* What the task requires
Unless a line falls after the one with "right wrist: (310, 272, -21)", retype it exactly from the records below; leave out all pictures.

* Exercise input
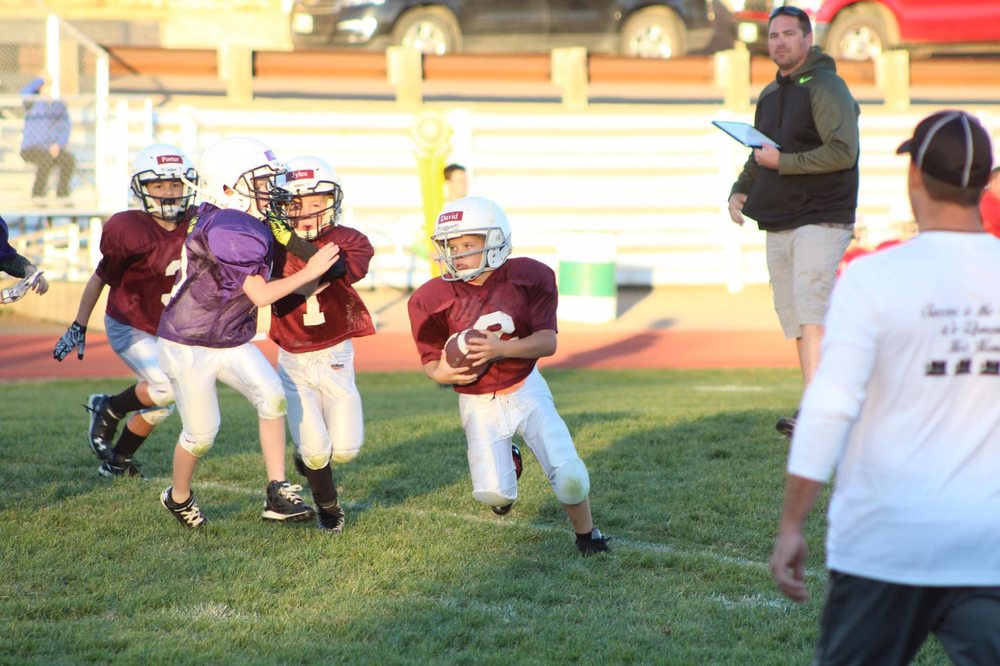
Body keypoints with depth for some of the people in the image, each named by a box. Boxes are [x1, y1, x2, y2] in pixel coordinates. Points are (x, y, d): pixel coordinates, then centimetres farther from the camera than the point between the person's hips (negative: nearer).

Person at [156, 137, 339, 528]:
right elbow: (260, 294, -25)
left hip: (231, 342, 7)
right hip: (189, 346, -7)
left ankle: (277, 495, -14)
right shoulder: (228, 230, -28)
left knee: (272, 395, -16)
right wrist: (310, 272, -21)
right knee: (201, 435, 4)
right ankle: (178, 497, 33)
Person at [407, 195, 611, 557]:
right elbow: (430, 359, -3)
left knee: (569, 478, -13)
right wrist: (441, 372, -28)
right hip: (478, 403, 0)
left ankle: (586, 534, 18)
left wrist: (501, 348, -31)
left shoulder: (528, 277, -13)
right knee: (493, 495, -12)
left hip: (526, 390, 0)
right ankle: (507, 463, 25)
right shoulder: (435, 298, -13)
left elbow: (548, 341, -14)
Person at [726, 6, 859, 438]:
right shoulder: (769, 96, 17)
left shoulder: (826, 87, -9)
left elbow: (843, 152, -20)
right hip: (778, 225, 9)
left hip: (820, 221, -9)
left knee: (811, 315, -19)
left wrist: (781, 161, -18)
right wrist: (741, 190, 9)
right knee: (796, 322, 8)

* Exercise result
Body keypoints with depth for some of the people in the image, each named by a box. Boxes are [x1, y1, x2, y2] in pixel coordinates. Points are (x, y, d): pixel coordinates, then centimetres farther from the camera than the point between the person's hips (negative: nearer).

Person at [156, 137, 339, 528]:
right elbow: (260, 294, -25)
left hip: (231, 342, 7)
right hip: (189, 346, -7)
left ankle: (277, 495, -14)
right shoulder: (228, 230, -28)
left knee: (272, 395, -16)
right wrist: (310, 272, -21)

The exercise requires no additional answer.